VALUE-BASED MEMBERSHIP INFERENCE ATTACK ON ACTOR-CRITIC REINFORCEMENT LEARNING

Abstract

In actor-critic reinforcement learning (RL), the so-called actor and critic, respectively, compute candidate policies and a value function that evaluates the candidate policies. Such RL algorithms may be vulnerable to membership inference attacks (MIAs), a privacy attack that infers the data membership, i.e., whether a specific data record belongs to the training dataset. We investigate the vulnerability of value function in actor-critic to MIAs.
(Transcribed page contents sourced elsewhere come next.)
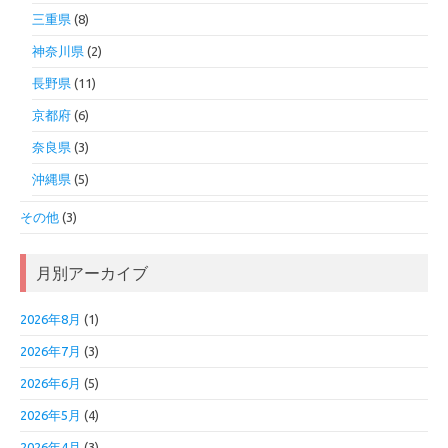
三重県
(8)
神奈川県
(2)
長野県
(11)
京都府
(6)
奈良県
(3)
沖縄県
(5)
その他
(3)
月別アーカイブ
2026年8月
(1)
2026年7月
(3)
2026年6月
(5)
2026年5月
(4)
2026年4月
(3)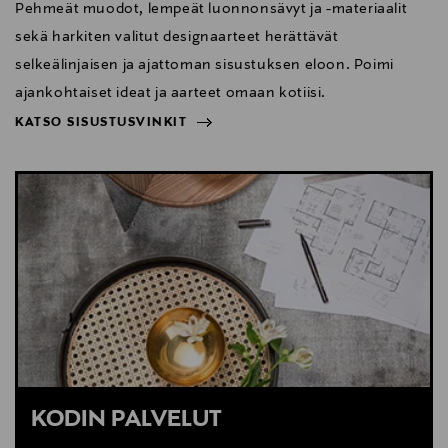
Pehmeät muodot, lempeät luonnonsävyt ja -materiaalit
sekä harkiten valitut designaarteet herättävät
selkeälinjaisen ja ajattoman sisustuksen eloon. Poimi
ajankohtaiset ideat ja aarteet omaan kotiisi.
KATSO SISUSTUSVINKIT
NÄYTÄ VÄHEMMÄN
KATSO SISUSTUSVINKIT
KODIN PALVELUT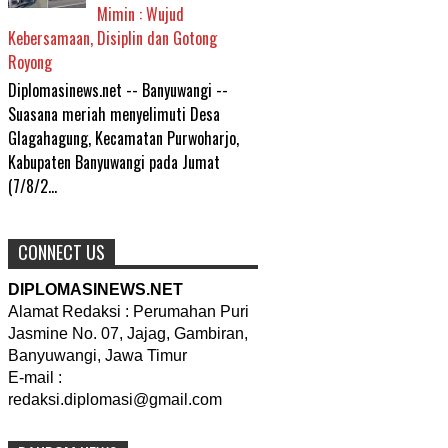
Mimin : Wujud
Kebersamaan, Disiplin dan Gotong
Royong
Diplomasinews.net -- Banyuwangi --
Suasana meriah menyelimuti Desa
Glagahagung, Kecamatan Purwoharjo,
Kabupaten Banyuwangi pada Jumat
(7/8/2...
CONNECT US
DIPLOMASINEWS.NET
Alamat Redaksi : Perumahan Puri
Jasmine No. 07, Jajag, Gambiran,
Banyuwangi, Jawa Timur
E-mail :
redaksi.diplomasi@gmail.com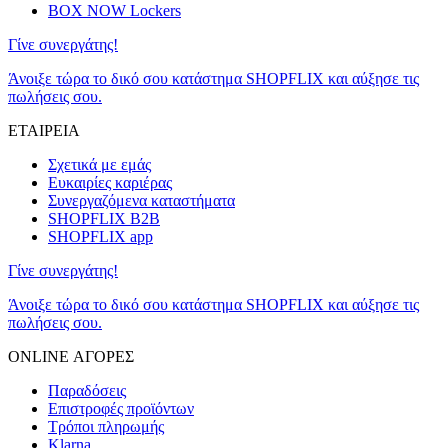
BOX NOW Lockers
Γίνε συνεργάτης!
Άνοιξε τώρα το δικό σου κατάστημα SHOPFLIX και αύξησε τις
πωλήσεις σου.
ΕΤΑΙΡΕΙΑ
Σχετικά με εμάς
Ευκαιρίες καριέρας
Συνεργαζόμενα καταστήματα
SHOPFLIX B2B
SHOPFLIX app
Γίνε συνεργάτης!
Άνοιξε τώρα το δικό σου κατάστημα SHOPFLIX και αύξησε τις
πωλήσεις σου.
ONLINE ΑΓΟΡΕΣ
Παραδόσεις
Επιστροφές προϊόντων
Τρόποι πληρωμής
Klarna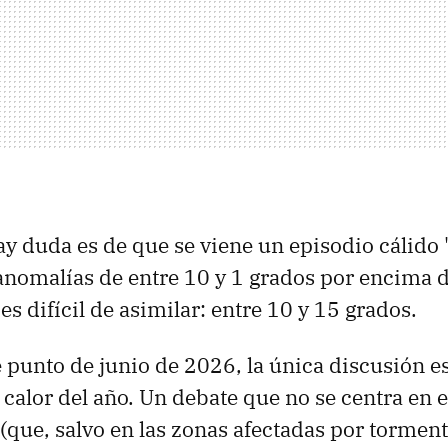
ay duda es de que se viene un episodio cálido
nomalías de entre 10 y 1 grados por encima d
s difícil de asimilar: entre 10 y 15 grados.
e punto de junio de 2026, la única discusión e
 calor del año. Un debate que no se centra en e
(que, salvo en las zonas afectadas por torment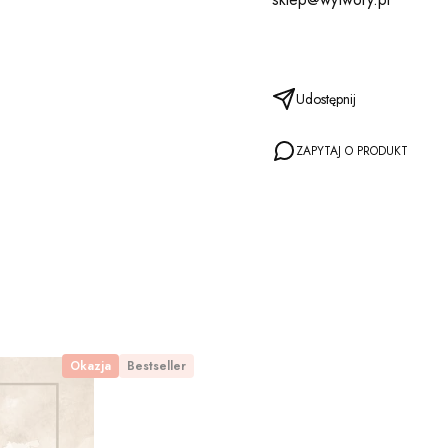
Udostępnij
ZAPYTAJ O PRODUKT
Okazja
Bestseller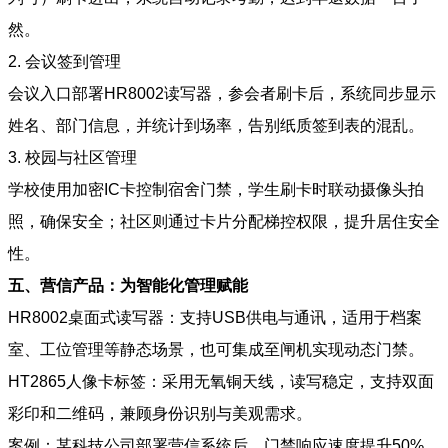
然。
2. 会议签到管理
会议入口部署HR8002读写器，参会者刷卡后，系统同步显示
姓名、部门信息，并统计到场率，告别纸质签到表的混乱。
3. 校园与社区管理
学校使用加密IC卡控制宿舍门禁，学生刷卡时联动摄像头拍
照，确保安全；社区则通过卡片分配梯控权限，提升居住安全
性。
五、营信产品：为智能化管理赋能
HR8002桌面式读写器：支持USB供电与通讯，适用于档案
室、工位管理等静态场景，也可集成至闸机实现动态门禁。
HT2865人像卡标签：采用无氧铜天线，读写稳定，支持双面
彩印和二维码，兼顾身份识别与美观需求。
案例：某科技公司部署营信系统后，门禁响应速度提升50%，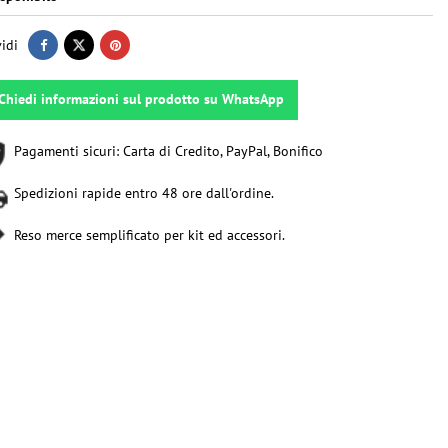
idi
Chiedi informazioni sul prodotto su WhatsApp
Pagamenti sicuri: Carta di Credito, PayPal, Bonifico
Spedizioni rapide entro 48 ore dall'ordine.
Reso merce semplificato per kit ed accessori.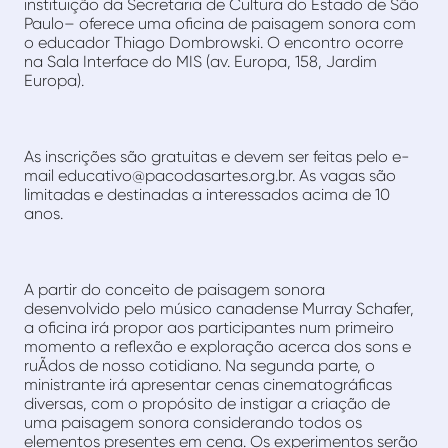
instituição da Secretaria de Cultura do Estado de São
Paulo– oferece uma oficina de paisagem sonora com
o educador Thiago Dombrowski. O encontro ocorre
na Sala Interface do MIS (av. Europa, 158, Jardim
Europa).
As inscrições são gratuitas e devem ser feitas pelo e-
mail educativo@pacodasartes.org.br. As vagas são
limitadas e destinadas a interessados acima de 10
anos.
A partir do conceito de paisagem sonora
desenvolvido pelo músico canadense Murray Schafer,
a oficina irá propor aos participantes num primeiro
momento a reflexão e exploração acerca dos sons e
ruÃ­dos de nosso cotidiano. Na segunda parte, o
ministrante irá apresentar cenas cinematográficas
diversas, com o propósito de instigar a criação de
uma paisagem sonora considerando todos os
elementos presentes em cena. Os experimentos serão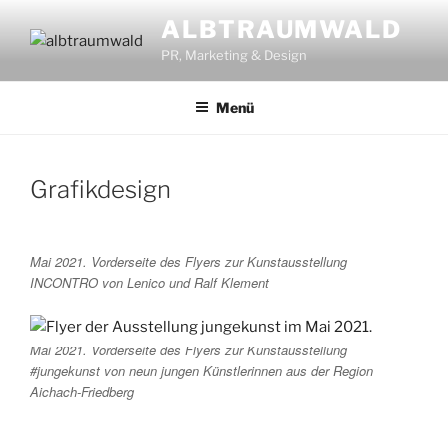
Zum
ALBTRAUMWALD
Inhalt
PR, Marketing & Design
springen
Menü
Grafikdesign
Mai 2021. Vorderseite des Flyers zur Kunstausstellung
INCONTRO von Lenico und Ralf Klement
Mai 2021. Vorderseite des Flyers zur Kunstausstellung
#jungekunst von neun jungen Künstlerinnen aus der Region
Aichach-Friedberg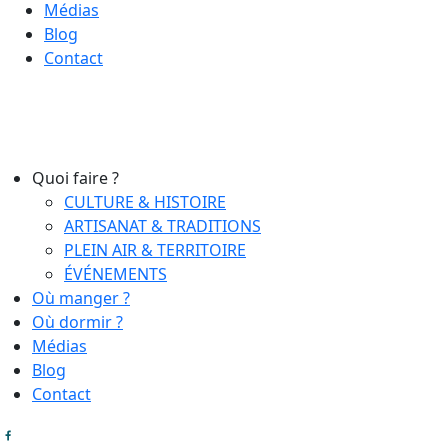
Médias
Blog
Contact
Quoi faire ?
CULTURE & HISTOIRE
ARTISANAT & TRADITIONS
PLEIN AIR & TERRITOIRE
ÉVÉNEMENTS
Où manger ?
Où dormir ?
Médias
Blog
Contact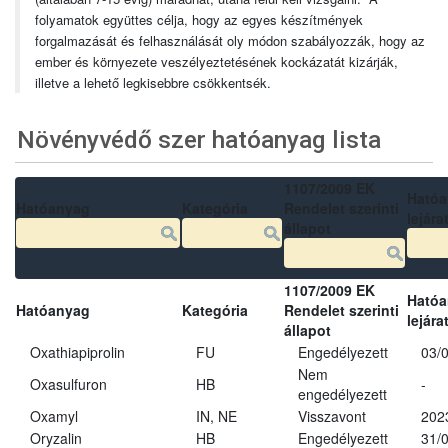
folyamatok együttes célja, hogy az egyes készítmények
forgalmazását és felhasználását oly módon szabályozzák, hogy az
ember és környezete veszélyeztetésének kockázatát kizárják,
illetve a lehető legkisebbre csökkentsék.
Növényvédő szer hatóanyag lista
1107/2009 EK
Ható
Hatóanyag
Kategória
Rendelet szerinti
lejára
állapot
1107/2009 EK
Ható
Hatóanyag
Kategória
Rendelet szerinti
lejára
állapot
Oxathiapiprolin
FU
Engedélyezett
03/
Nem
Oxasulfuron
HB
-
engedélyezett
Oxamyl
IN, NE
Visszavont
202
Oryzalin
HB
Engedélyezett
31/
We develop CriticAttack, a new MIA that targets black-box RL agents by examining the correlation between the expected reward and the value function. We empirically show that CriticAttack can correctly infer approximately 90% of the training data membership, i.e., it achieves 90% attack accuracy. Such accuracy is far beyond the 50% random guessing accuracy, indicating a severe privacy vulnerability of the value function. To defend against CriticAttack, we design a method called Crit-icDefense that inserts uniform noise to the value function. CriticDefense can reduce the attack accuracy to 60% without significantly affecting the agent's performance.

1. INTRODUCTION

Membership inference attacks (MIAs) pose privacy vulnerabilities in reinforcement learning (RL) algorithms (Gomrokchi et al., 2020) . Such attacks may make inferences about the training environments-whether a particular environment has been used in training-by observing the outcomes of an RL algorithm. Most, if not all, existing methods for MIA suffer from high computational complexity or make unrealistic assumptions. For example, the methods in Pan et al. (2019) and Yang et al. (2021) rely on observing the learned policies. Both methods are computationally inefficient because they need to learn separate policies for each environment the attacker wants to infer. The methods in Gomrokchi et al. (2021; 2020) do not require learning additional policies for different environments, but assume that the attacker has full access to the RL algorithm, including the states, transitions, actions, and rewards on which the algorithm relies. We propose a new black-box MIA called CriticAttack that alleviates the computational burden and relaxes the unrealistic assumptions made in the existing works. CriticAttack trains one set of policies for all environments, as opposed to training one set of policies per environment (e.g., Yang et al. ( 2021)). It makes inferences only based on the values generated by the value function and the expected rewards, in contrast to the states, transitions, actions, and rewards required by the existing work (e.g., Gomrokchi et al. (2021) ). We empirically show that CriticAttack can achieve 90% accuracy in inferring environments from the MiniGrid library (Chevalier-Boisvert et al., 2018) . We perform the MIA on a state-of-the-art actor-critic RL algorithm (Schulman et al., 2017) . The actor-critic algorithm trains two components: an actor and a critic. The actor generates policies that determine an RL agent's actions. The critic learns a value function that evaluates the policies by predicting the expected rewards, also known as rewards-to-go. The actor and the critic typically memorize their training environments (Haarnoja et al., 2018; Raichuk et al., 2021) . Hence, we expect a high correlation between the values and the expected rewards from a training environment. On multiple RL tasks, CriticAttack achieves 90% attack accuracy, significantly higher than the 50% random guessing accuracy.



For example, Pan et al. (2019); Wang et al. (2019); Chen et al. (2021) show that MIAs can infer users' vehicle routes or room layouts.